Since getting our first milk cow in 2012, I’ve used several milking schedules. Here’s a quick look at how my milking plans have changed over the years. It’s been neat to reflect on this.
2012-2013 Milking Routine
When my first cow had a calf, I started milking twice a day. I took the calf away right after birth, and spent several months bottle feeding the baby. That’s what I thought farmers were supposed to do, and I wanted to do everything right.
Not wanting to feed the calf powdered formula, I typically fed the baby the milk from the evening milking. I fed a half gallon right away, and saved another half gallon to warm up and feed in the morning.
I kept the milk from the morning milking.
Our routine was working nicely until an unexpected trip to the hospital with Owen changed my plans. I switched to a once a day model. You can read more about that here.
2014-2015 Milking Plan
Even though milking once a day had gone well, I didn’t want to start off that way. So when my cows had their babies, I took the calves again and started milking twice a day.
Except one of my cows had severe edema. I couldn’t get any milk.
So I put her baby back in with her, and the frequent nursing and headbutting helped her release the milk. After a week or so, I separated them again and went back to milking twice a day.
I switched to once a day milking once I weaned the calves at three months, and kept that routine until I dried the cows up.
2015-2016 Milking Schedule
Leaving the calf with my milk cows for a couple extra days worked so well, so I did that again this year. I milked once a day, just to make sure there weren’t any signs of mastitis.
About a week after welcoming the calves, I separated them and started milking one cow twice a day, and the others once a day. You can read more about this here.
Feeling overwhelmed from trying to grow my business and homeschool and everything else, I wasn’t really looking forward to milking this year.
Thankfully, I’d been reading about shared milking for quite a while. I finally took the plunge. And I learned that you don’t have to be tied to the farm when you have milk cows.
It was such a freeing discovery, and I wrote all about it in my “A Busy Mom’s Guide to Owning a Milk Cow” post.
2017-2018 Milking Routine
Shared milking worked beautifully, so that’s what I’m doing this year.
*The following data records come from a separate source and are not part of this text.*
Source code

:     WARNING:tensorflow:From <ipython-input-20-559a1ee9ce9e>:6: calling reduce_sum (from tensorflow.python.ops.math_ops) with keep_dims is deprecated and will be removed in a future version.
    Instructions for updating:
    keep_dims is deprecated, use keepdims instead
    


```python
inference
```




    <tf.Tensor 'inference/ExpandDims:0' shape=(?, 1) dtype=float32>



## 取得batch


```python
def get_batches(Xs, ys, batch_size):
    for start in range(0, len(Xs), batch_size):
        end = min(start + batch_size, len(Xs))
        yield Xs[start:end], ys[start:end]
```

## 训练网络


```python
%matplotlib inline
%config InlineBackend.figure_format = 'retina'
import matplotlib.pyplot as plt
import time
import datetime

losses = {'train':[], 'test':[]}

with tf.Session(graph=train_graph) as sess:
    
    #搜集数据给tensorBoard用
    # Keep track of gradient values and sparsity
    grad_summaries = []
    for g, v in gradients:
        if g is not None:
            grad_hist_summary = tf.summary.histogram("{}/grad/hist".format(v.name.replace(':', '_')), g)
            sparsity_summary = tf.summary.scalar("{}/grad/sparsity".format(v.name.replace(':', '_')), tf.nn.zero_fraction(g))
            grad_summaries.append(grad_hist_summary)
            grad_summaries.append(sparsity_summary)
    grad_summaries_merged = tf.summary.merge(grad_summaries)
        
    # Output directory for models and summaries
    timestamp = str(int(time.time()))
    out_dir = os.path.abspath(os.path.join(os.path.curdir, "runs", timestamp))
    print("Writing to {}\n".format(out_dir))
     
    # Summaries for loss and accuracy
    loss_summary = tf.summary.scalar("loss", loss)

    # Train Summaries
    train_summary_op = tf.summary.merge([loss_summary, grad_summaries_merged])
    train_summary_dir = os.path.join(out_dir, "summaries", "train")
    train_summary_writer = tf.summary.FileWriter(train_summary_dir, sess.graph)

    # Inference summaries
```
Since Annie just had her baby, I’ll bring her into the barn tomorrow and check her out. Then I’ll start milking occasionally. The baby will take care of the rest!
Here’s a peek at Sonic, the newest member of Grouse Creek Farm. We were a bit disappointed that he was another bull. We’ve had 8 straight now. I’m still hoping that Maggie delivers a heifer this year!
Benefits of Shared Milking
Here’s why I love shared milking:
- I’m free to take days off from milking when life is crazy
- The calves grow so much better
- It’s less stressful
- I have less milk to store in the fridge–when I need milk I milk
- I don’t need to worry about finding back up milkers to cover me
I’m definitely looking forward to having fresh milk again!
Do You Have Milk Cows?
What’s your milking routine? I’d love to hear what works best for other people.